AIM OF THE TASK: Pull out every line in the material below that contains the string "المنازعات".

Text extracted page by page:
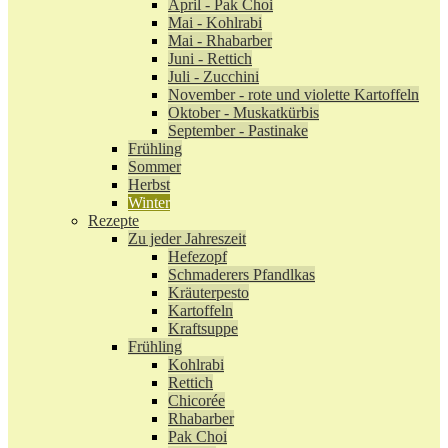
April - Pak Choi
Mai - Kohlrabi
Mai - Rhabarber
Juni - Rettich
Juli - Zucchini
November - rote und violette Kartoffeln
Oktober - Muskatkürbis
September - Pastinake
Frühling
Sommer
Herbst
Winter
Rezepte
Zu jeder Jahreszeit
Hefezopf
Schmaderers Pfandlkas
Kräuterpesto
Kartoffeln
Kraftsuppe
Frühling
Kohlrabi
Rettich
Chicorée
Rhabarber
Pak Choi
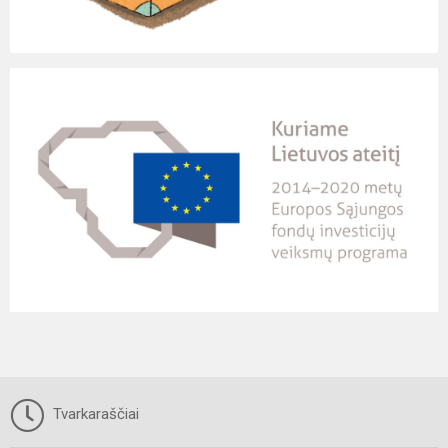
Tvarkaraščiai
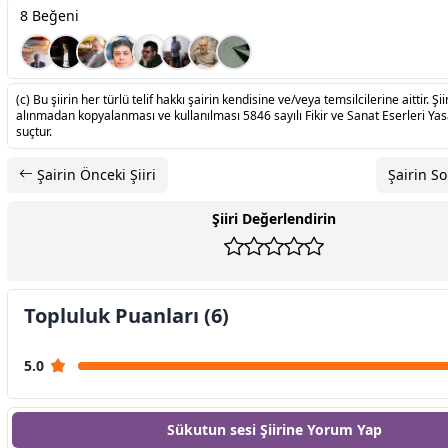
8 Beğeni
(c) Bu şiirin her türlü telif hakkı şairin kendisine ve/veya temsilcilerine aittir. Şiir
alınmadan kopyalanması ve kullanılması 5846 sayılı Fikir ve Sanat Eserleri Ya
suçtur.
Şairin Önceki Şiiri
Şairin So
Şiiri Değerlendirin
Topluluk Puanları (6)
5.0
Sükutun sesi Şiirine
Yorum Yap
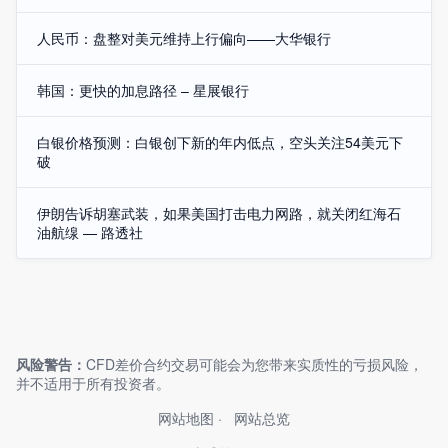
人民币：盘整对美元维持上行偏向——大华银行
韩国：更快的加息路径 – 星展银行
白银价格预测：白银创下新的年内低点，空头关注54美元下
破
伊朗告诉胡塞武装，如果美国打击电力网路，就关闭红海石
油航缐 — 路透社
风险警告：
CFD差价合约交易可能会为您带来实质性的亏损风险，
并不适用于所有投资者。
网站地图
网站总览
==
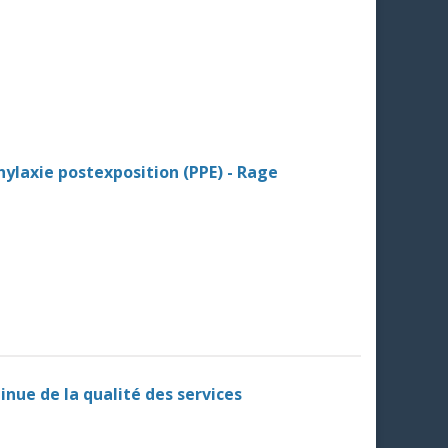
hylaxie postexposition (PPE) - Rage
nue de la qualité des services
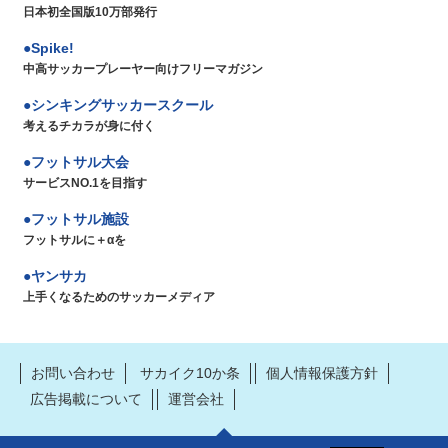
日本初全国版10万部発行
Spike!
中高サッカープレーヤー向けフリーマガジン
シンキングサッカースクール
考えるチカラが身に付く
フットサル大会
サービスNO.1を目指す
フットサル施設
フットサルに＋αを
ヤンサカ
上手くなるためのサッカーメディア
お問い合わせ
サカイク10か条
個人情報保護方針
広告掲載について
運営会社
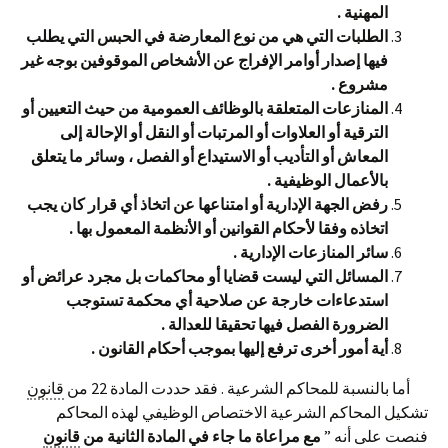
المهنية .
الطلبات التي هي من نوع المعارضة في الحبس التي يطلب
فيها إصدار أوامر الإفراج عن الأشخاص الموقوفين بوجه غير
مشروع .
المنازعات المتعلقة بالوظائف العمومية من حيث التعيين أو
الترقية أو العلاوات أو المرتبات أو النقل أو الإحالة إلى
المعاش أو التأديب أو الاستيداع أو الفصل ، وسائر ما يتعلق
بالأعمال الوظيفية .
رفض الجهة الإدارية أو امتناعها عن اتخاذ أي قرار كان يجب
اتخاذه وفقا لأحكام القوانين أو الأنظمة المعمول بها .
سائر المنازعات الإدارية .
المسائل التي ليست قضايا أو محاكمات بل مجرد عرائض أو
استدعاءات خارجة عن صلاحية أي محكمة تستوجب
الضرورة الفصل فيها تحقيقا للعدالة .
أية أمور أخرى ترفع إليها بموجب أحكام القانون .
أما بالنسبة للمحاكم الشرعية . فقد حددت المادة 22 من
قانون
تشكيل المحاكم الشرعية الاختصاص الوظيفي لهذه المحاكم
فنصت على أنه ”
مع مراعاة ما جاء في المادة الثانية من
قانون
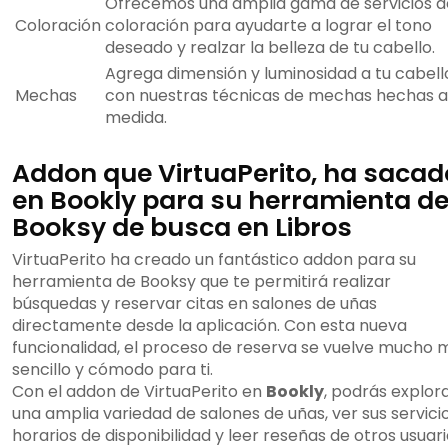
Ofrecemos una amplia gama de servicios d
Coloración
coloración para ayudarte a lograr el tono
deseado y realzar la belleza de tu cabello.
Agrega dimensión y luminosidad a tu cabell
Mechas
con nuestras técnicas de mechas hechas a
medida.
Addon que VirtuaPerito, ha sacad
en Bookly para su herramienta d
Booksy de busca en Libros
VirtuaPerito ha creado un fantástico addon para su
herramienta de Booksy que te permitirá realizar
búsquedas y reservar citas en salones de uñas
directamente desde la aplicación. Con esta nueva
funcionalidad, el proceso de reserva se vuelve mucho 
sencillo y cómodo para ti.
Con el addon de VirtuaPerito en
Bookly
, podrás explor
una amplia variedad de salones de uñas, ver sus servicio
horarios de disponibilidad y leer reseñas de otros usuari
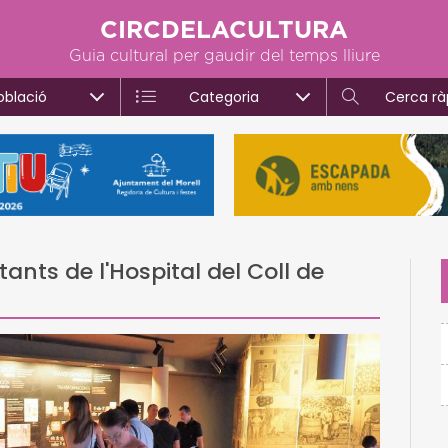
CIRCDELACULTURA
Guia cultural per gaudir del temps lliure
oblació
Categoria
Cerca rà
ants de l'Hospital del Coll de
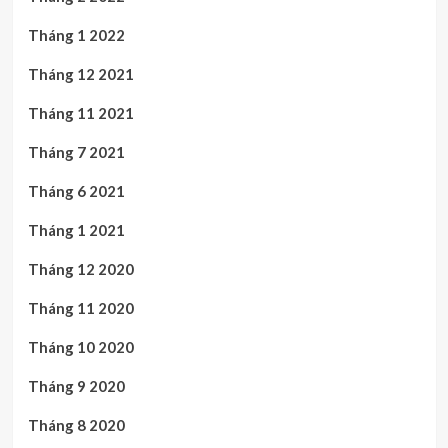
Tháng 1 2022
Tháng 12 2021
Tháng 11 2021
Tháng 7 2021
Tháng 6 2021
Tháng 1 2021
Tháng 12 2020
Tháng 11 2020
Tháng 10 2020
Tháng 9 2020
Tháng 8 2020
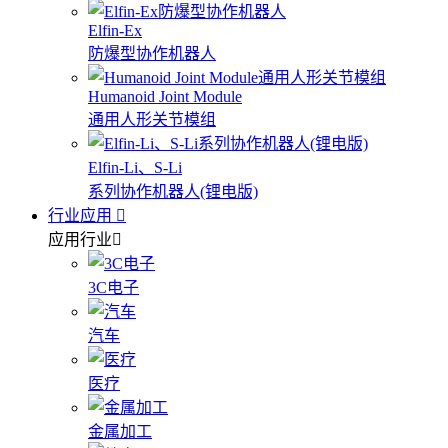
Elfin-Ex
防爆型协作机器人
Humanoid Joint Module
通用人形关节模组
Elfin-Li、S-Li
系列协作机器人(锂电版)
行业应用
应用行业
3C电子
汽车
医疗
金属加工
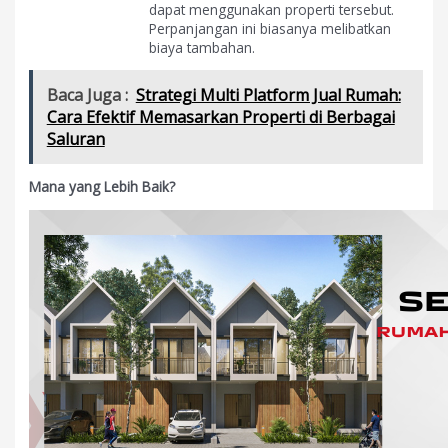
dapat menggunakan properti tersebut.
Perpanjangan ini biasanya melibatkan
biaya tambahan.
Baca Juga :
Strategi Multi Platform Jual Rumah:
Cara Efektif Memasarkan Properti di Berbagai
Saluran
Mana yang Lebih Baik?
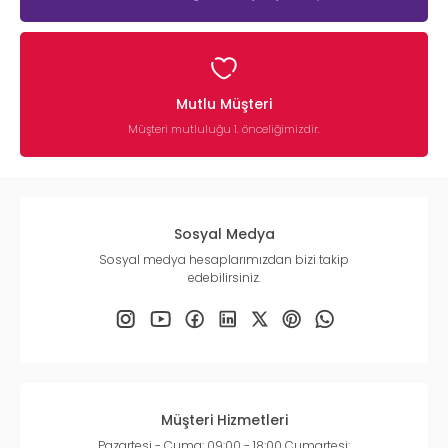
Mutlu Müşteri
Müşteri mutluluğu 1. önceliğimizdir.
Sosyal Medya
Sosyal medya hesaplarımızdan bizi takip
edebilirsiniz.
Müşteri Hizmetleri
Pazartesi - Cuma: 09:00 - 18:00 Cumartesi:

OUTPUT FOR THIS EXERCISE:
المنازعات المتعلقة بالوظائف العمومية من حيث التعيين أو
سائر المنازعات الإدارية .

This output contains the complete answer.